About Me

Sitting in a room filled with activists, community leaders and food justice advocates, I listened intently as Will Allen, an urban farmer working to provide healthy food to urban populations, spoke about the growth of his urban farm in Milwaukee and his plans to use his model to replace our current food system. As he went through his presentation, he came to a slide entitled corporate sponsors.  Making no attempt to hide his relationship with various corporations, in big bold letters in front of me, was Wal-Mart. How could Will Allen justify his involvement with Wal-Mart? How could a grassroots, social justice organization attempting to solve the issues plaguing our nation’s food system, partner with one of the leading corporations contributing to food and social injustice? When asked during the question and answer segment of the lecture how he could justify working with a corporation that is infamous for its exploitative labor practices and sexual discrimination, Allen simply answered we need to be non-judgmental.

In my early twenties, I still find myself imposing strong expectations on others and in my idealistic ways some issues for me are still very cut and dry. Will Allen is on the neoliberal bandwagon partnering with an organization that exploits the same people he is working so hard to empower. But how I found myself at this lecture, concerned with issues of food and social justice, although impossible to attribute to one significant event or occurrence in my life, is rooted in my journey to Brooklyn and my continuous questioning of right from wrong.

I was raised in a predominantly white middle class neighborhood in New Jersey where I lived with my mother, father and three older siblings. My parents raised me on traditional Jewish values where strong morals of right and wrong were always present. I attended public school through sixth grade when my parents decided we were going to move to Long Island where I would attend a Jewish school. Living on Long Island for the completion of middle school and high school, I struggled with ideas of religion and morality. I rejected religion but always felt a very strong inclination towards justice and standing up for I felt was wrong. Needless to say I presented a challenge to my school. While my siblings had moved out of the house by the time my family moved to Long Island, the influence my brother had on me remained with me for years to come.

Following in by brother’s footsteps I spent the year after high school abroad in Israel where I traveled, volunteered and studied. While I always enjoyed learning and took pride in doing well, I stubbornly refused to get caught up in the obsession over SAT scores and getting into a prestigious college. Finding little value in a higher education I left for the year with the intention of having fun and secretly hoping that all my life questions would be answered. Without finding the answers to all my questions, I did find that once interested and engaged I was able to succeed in school.

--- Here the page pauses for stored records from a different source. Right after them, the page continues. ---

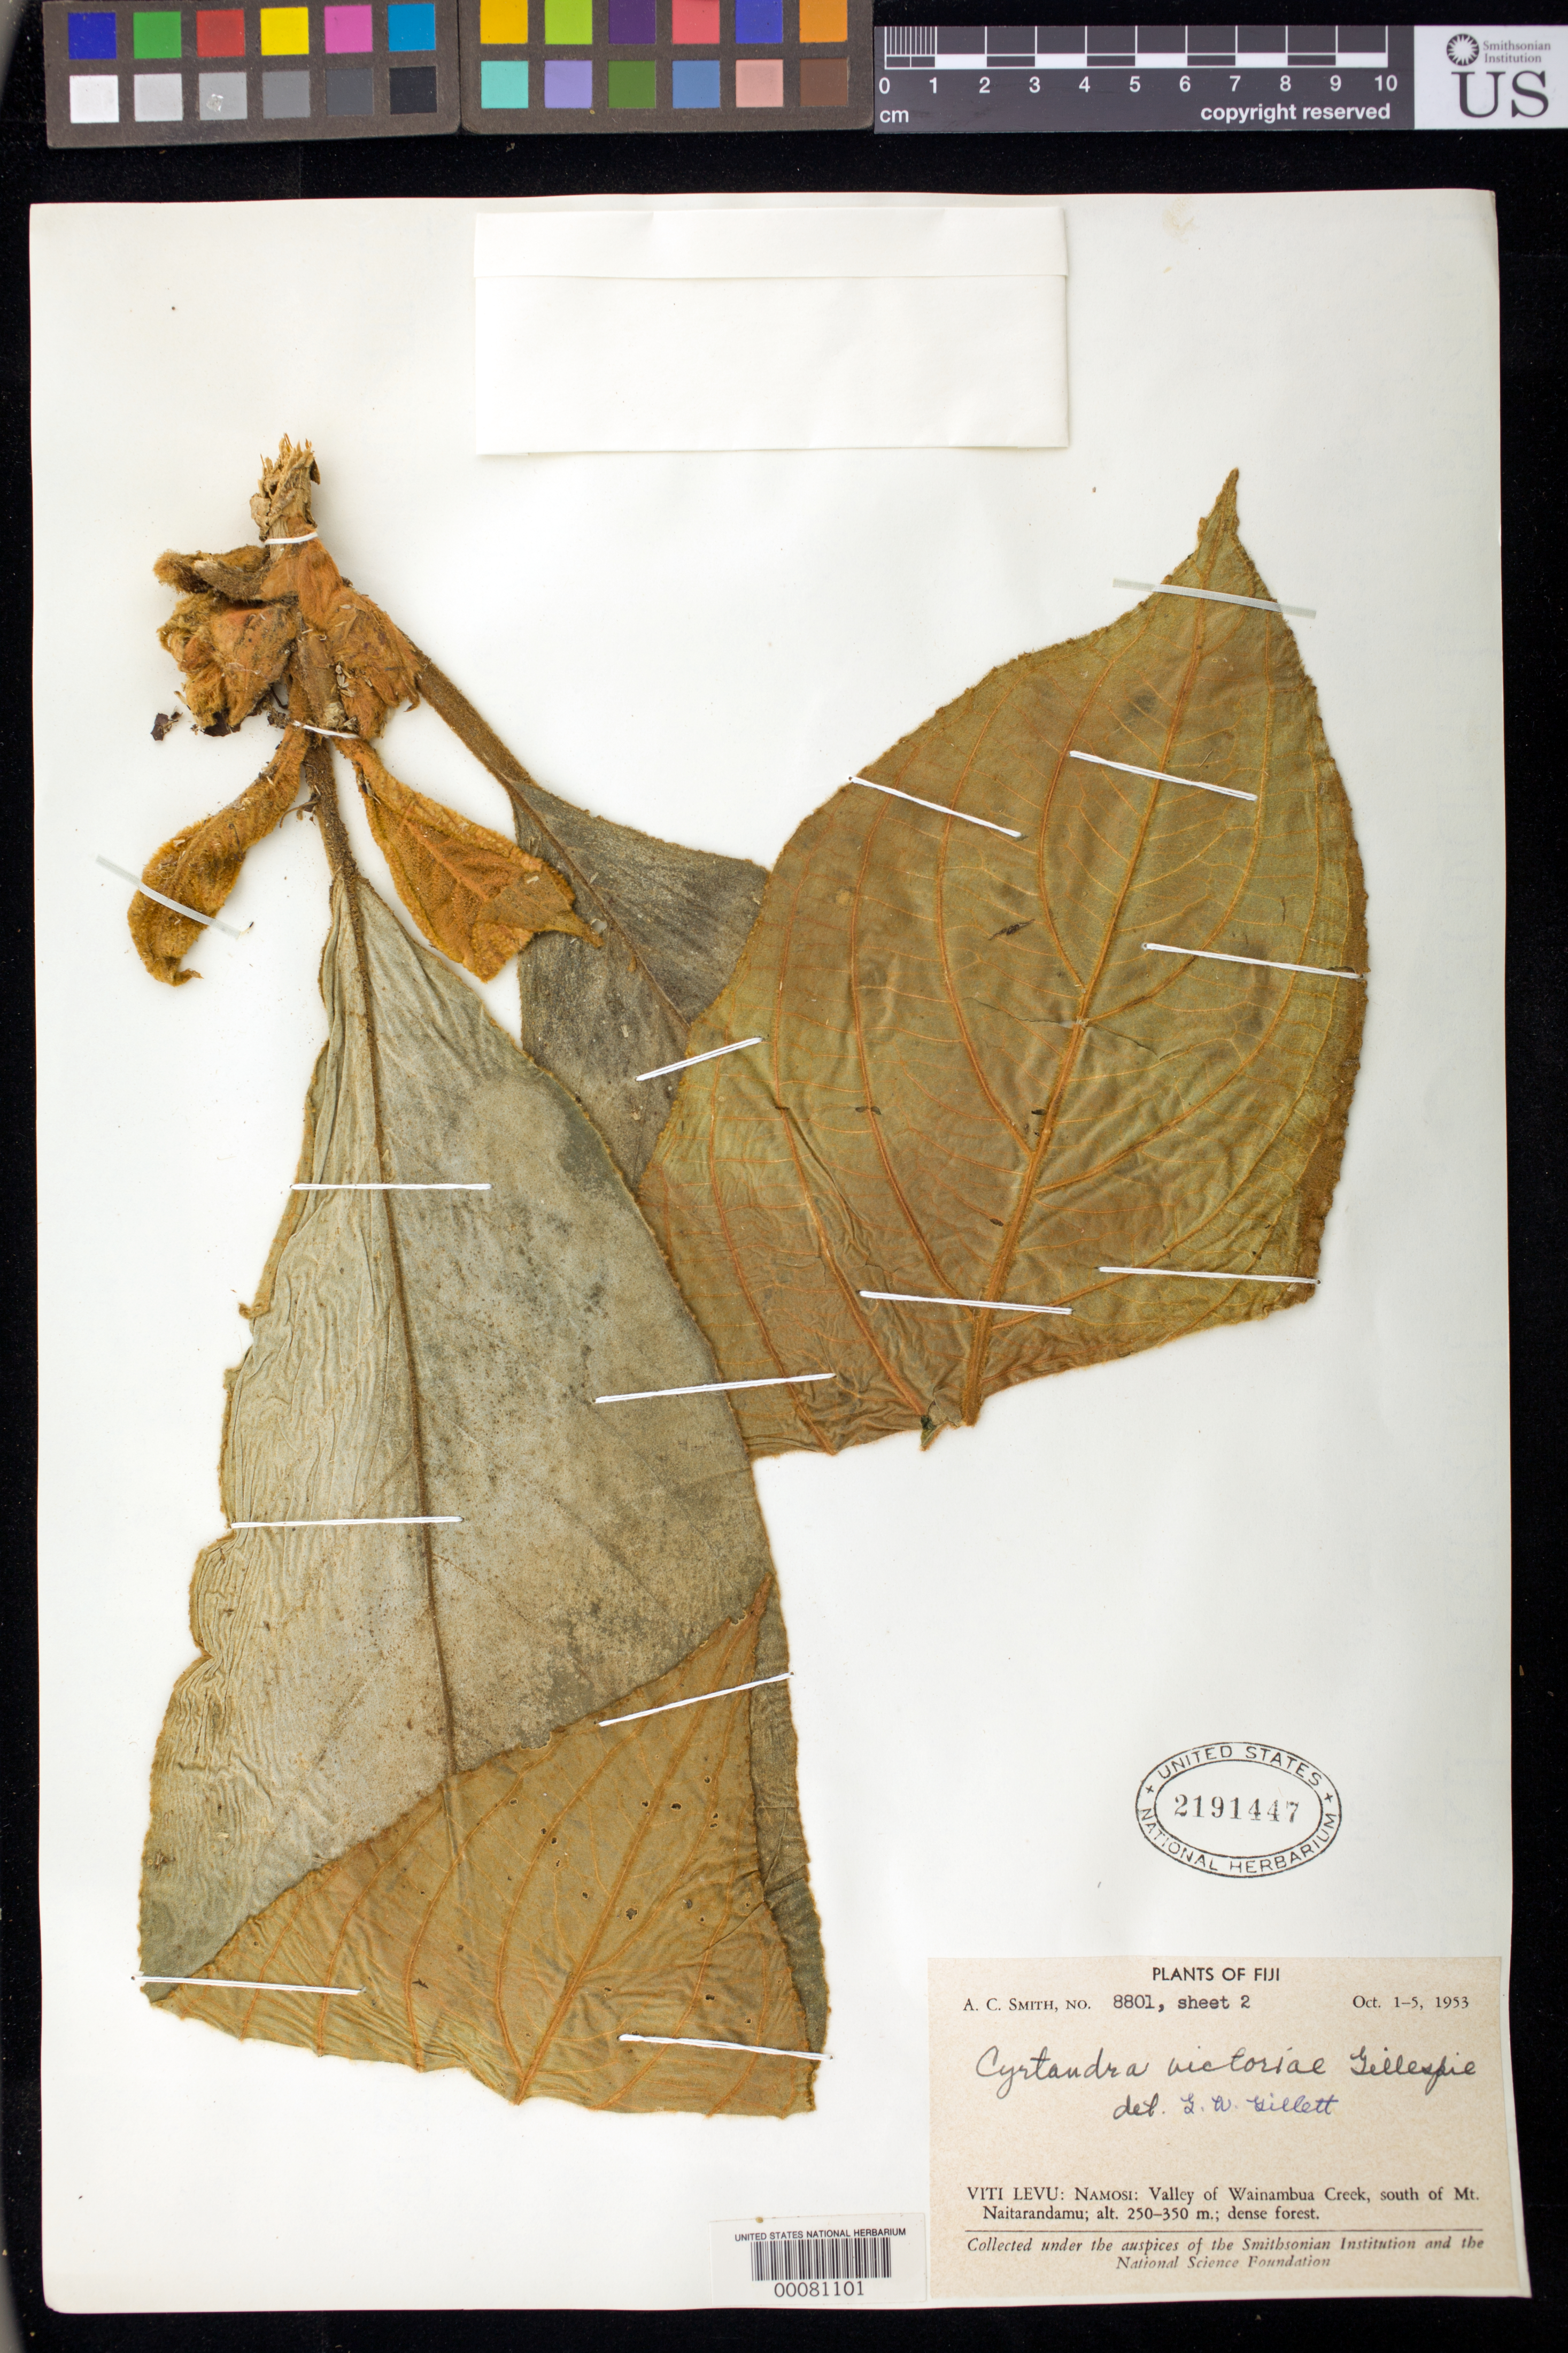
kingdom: Plantae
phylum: Tracheophyta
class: Magnoliopsida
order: Lamiales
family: Gesneriaceae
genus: Cyrtandra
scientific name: Cyrtandra victoriae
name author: Gillespie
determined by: Gillett, G. W.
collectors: A. C. Smith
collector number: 8801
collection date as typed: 01-05 Oct 1953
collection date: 1953-10-01/1953-10-05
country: Fiji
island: Viti Levu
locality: Namosi, valley of wainambua creek, s of mt naitarandamu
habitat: Dense forest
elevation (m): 250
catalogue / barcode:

Through various influences in my life including my brother, sleep away camp and my year abroad, the strong connection I felt towards nature and my quest for justice was strengthened. But as my brother found his way towards Vermont where he became an organic farmer, I found myself living in Brooklyn, the “concrete jungle” with my parents. I had never been on a public bus and knew little about navigating the city. Having to adjust to a new lifestyle, especially after spending a year abroad, I truly felt like a “stranger in a strange land.” In my mind, after falling in love with camping, Vermont air and the leisure attitude of Israelis, Brooklyn was my enemy. However, within my first year of Brooklyn College, I stopped feeling sorry for myself, I stopped blaming my parents and I got involved. I fell in love with the independence Brooklyn allowed me, I fell in love with school and I allowed myself to feel at home in both the concrete of Brooklyn and in the fields of Vermont. Most importantly, I found activists and movements working on issues I felt passionately about right here in Brooklyn. My search for justice and questions of equality are now being explored through issues of food justice, environmental racism and urban sustainability.

And there I was. Sitting in a room filled with activists, community leaders and food justice advocates, the contradictions of the movement were clearer than ever-Will Allen needed the same people to help him that he was fighting against. Without having the courage to ask him, I wondered how he would feel about the proposal for a new Wal-Mart in East New York.  Looking to explore Wal-Mart and the impact it has on the neighborhoods it moves into, I want to know why East New York? What will happen to the various farms and urban gardens that have become a staple of the city? Do the residents support this proposal; does it even matter?